A Câmara dos Deputados aprovou regime de urgência para a tramitação do projeto de lei, do deputado Sóstenes Cavalcante (PL-RJ), que equipara o aborto de gestação acima de 22 semanas ao homicídio. Com isso, a proposta pode seguir diretamente para o plenário, sem passar pelas comissões.
Caso a lei seja aprovada, o aborto seria igualado ao homicídio simples, do artigo 121 do Código Penal. A pena varia entre seis e 20 anos de prisão. No caso do estupro, previsto no artigo 213 do CP, a pena é de seis anos quando a vítima e pode chegar a 12 anos, caso a vítima seja menor de idade.

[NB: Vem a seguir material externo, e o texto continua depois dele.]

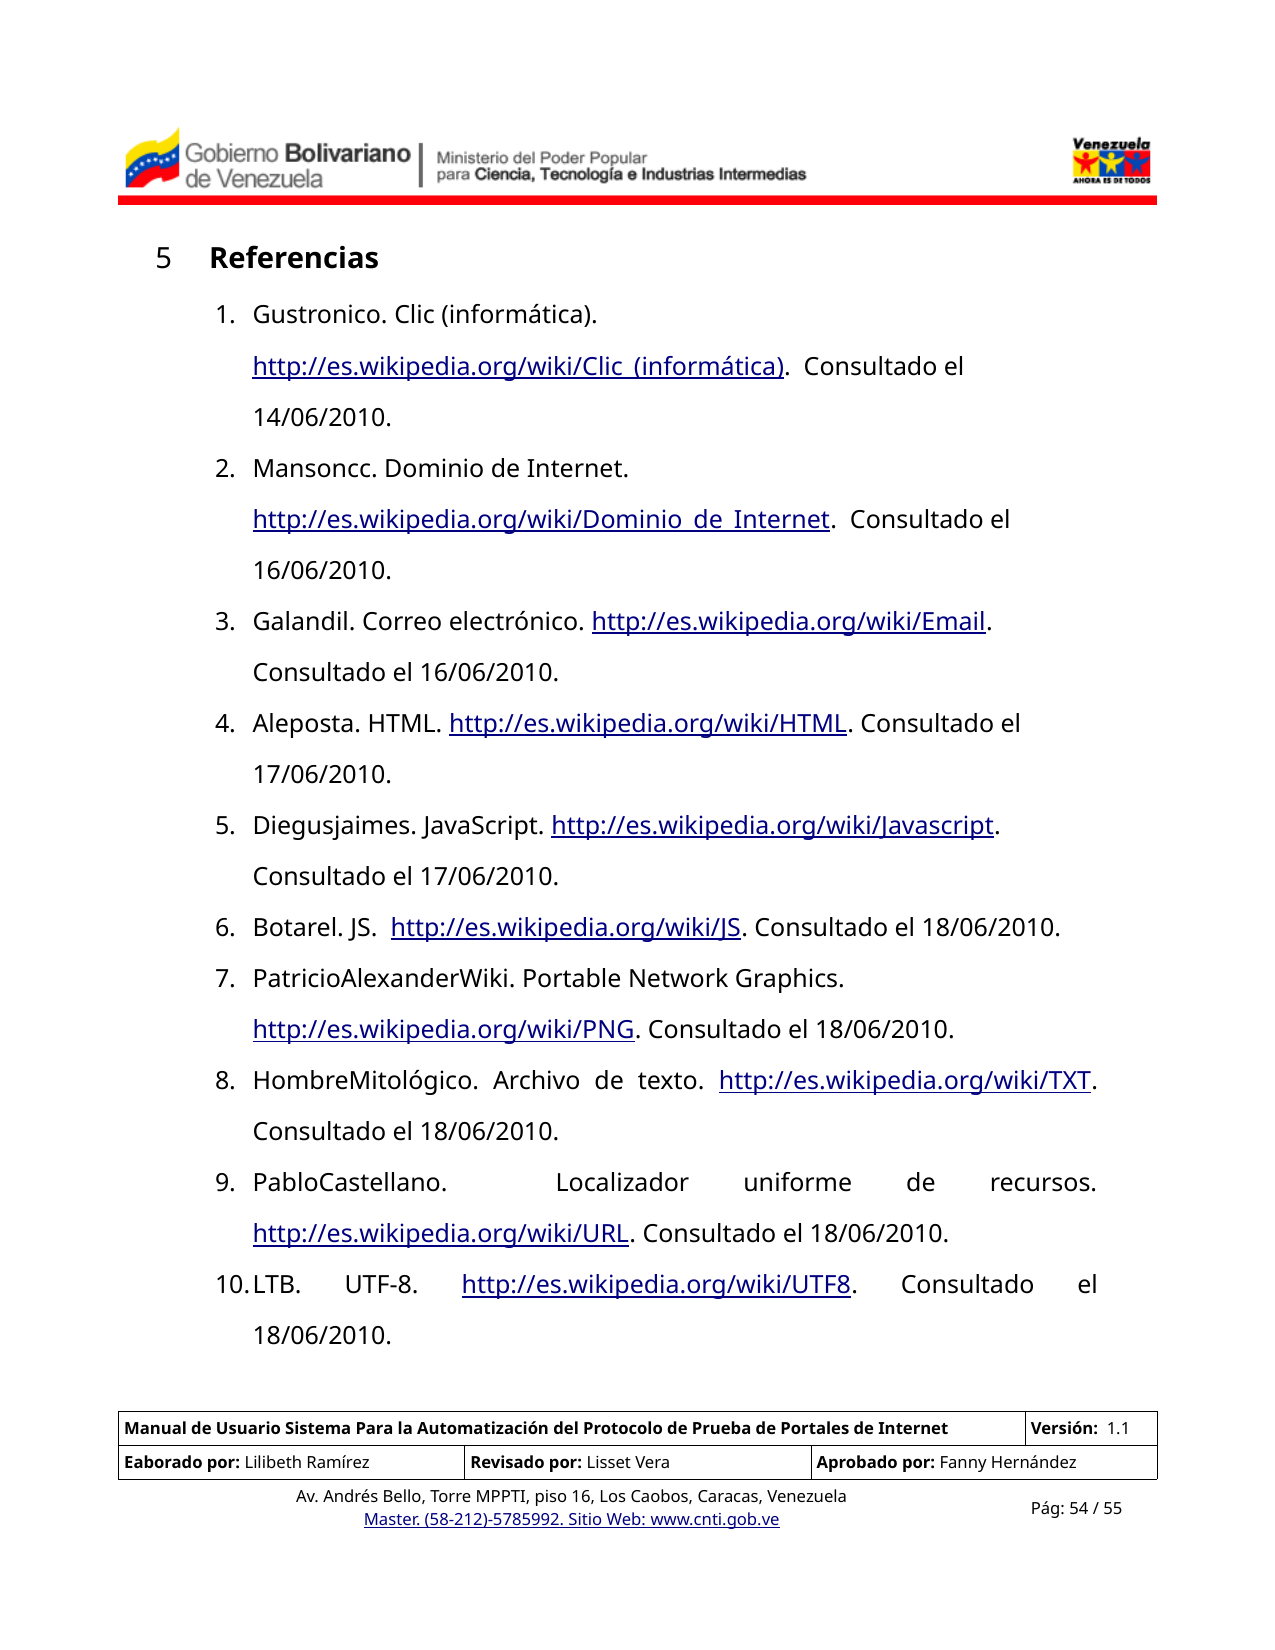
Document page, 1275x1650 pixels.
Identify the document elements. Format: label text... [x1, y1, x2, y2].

list Mansoncc. Dominio de Internet. http://es.wikipedia.org/wiki/Dominio_de_Internet. Consultado el 16/06/2010. [215, 450, 1098, 586]
list Aleposta. HTML. http://es.wikipedia.org/wiki/HTML. Consultado el 17/06/2010. [215, 705, 1098, 791]
list LTB. UTF-8. http://es.wikipedia.org/wiki/UTF8. Consultado el 18/06/2010. [215, 1267, 1098, 1352]
list PabloCastellano. Localizador uniforme de recursos. http://es.wikipedia.org/wiki/URL. Consultado el 18/06/2010. [215, 1165, 1098, 1250]
picture [118, 119, 1157, 205]
list PatricioAlexanderWiki. Portable Network Graphics. http://es.wikipedia.org/wiki/PNG. Consultado el 18/06/2010. [215, 961, 1098, 1046]
list Gustronico. Clic (informática). http://es.wikipedia.org/wiki/Clic_(informática). Consultado el 14/06/2010. [215, 297, 1098, 433]
list Galandil. Correo electrónico. http://es.wikipedia.org/wiki/Email. Consultado el 16/06/2010. [215, 603, 1098, 688]
list Diegusjaimes. JavaScript. http://es.wikipedia.org/wiki/Javascript. Consultado el 17/06/2010. [215, 807, 1098, 893]
list Botarel. JS. http://es.wikipedia.org/wiki/JS. Consultado el 18/06/2010. [215, 909, 1098, 944]
list HombreMitológico. Archivo de texto. http://es.wikipedia.org/wiki/TXT. Consultado el 18/06/2010. [215, 1063, 1098, 1148]
subtitle Referencias [118, 238, 1157, 277]
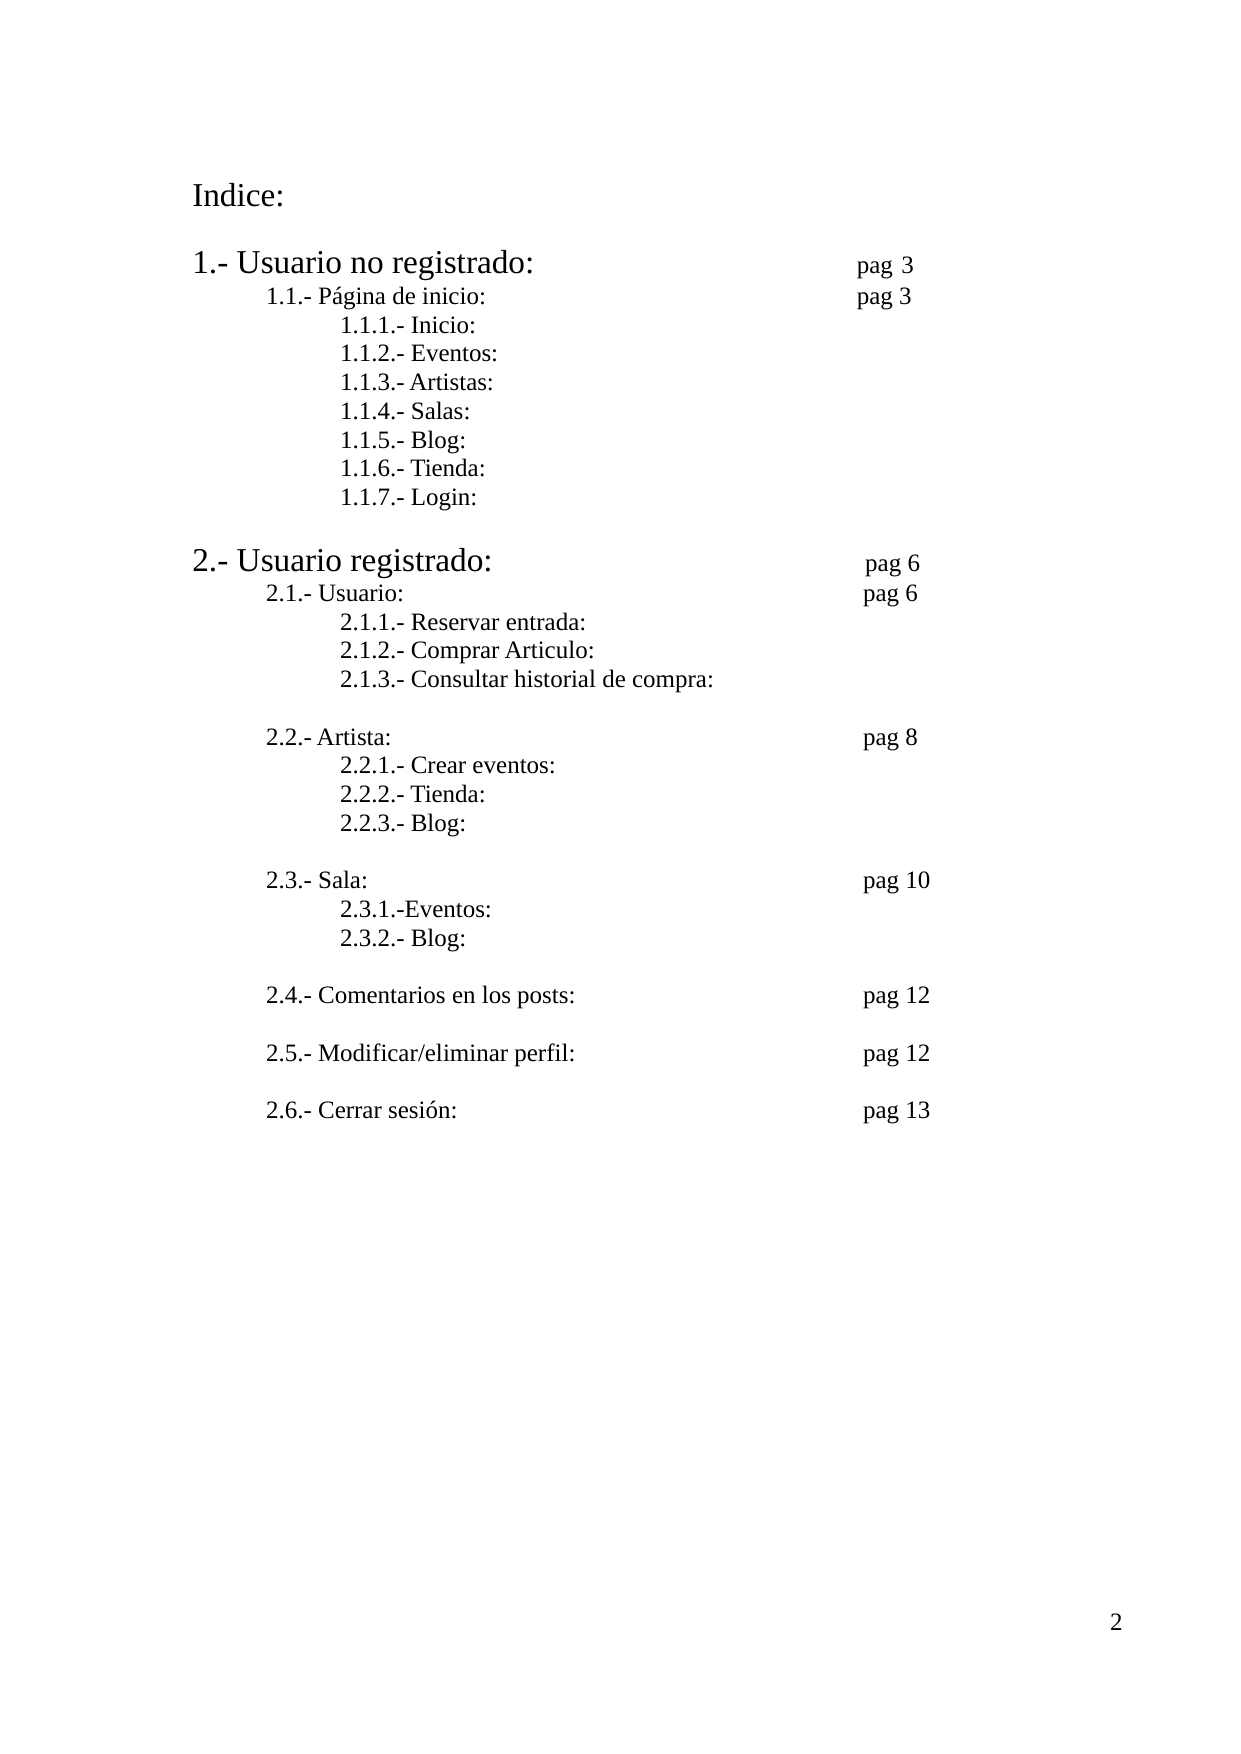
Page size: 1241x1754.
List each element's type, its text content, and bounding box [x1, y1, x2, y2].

text 2.2.3.- Blog: [118, 808, 1122, 837]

A advogada Mayra Cardozo, mentora de Mulheres e Advogada, especialista em gênero e sócia do escritório Martins Cardozo Advogados Associados, afirma que o projeto trata a vítima de forma mais severa do que seu agressor. "O crime de estupro já não é um crime que é considerado gravoso ao ponto de ser julgado pelo Tribunal do Júri, enquanto o aborto já é visto como um dos crimes mais gravosos e de competência do Tribunal do Júri", explica.
Qual a sua avaliação, do ponto de vista criminal, sobre o projeto de lei, em tramitação na Câmara, que equipara o aborto após a 22ª semana de gestação ao crime de homicídio?
Na minha avaliação, esse projeto é um verdadeiro absurdo, uma vez que se trata sobre uma violação e controle arbitrário sobre os corpos femininos, violando os direitos reprodutivos das mulheres e chancelando a lógica de que o papel da mulher é gerir, não importando sua vontade sobre seus corpos nem se se trata de um aborto humanitário, no caso de estupro, nem terapêutico no caso de proteção a sua saúde.
Acha que os conservadores estão mais preocupados em punir as mulheres do que os agressores e estupradores?
Certamente, mesmo porque o crime de estupro já não é um crime que é considerado gravoso ao ponto de ser julgado pelo Tribunal do Júri, enquanto o aborto já é visto como um dos crimes mais gravosos e de competência do Tribunal do Júri. Ao equiparar o crime de aborto a homicídio, a pena aumentaria drasticamente, que é de reclusão de seis a 20 anos, enquanto a pena do estupro é de 6 a 10 anos.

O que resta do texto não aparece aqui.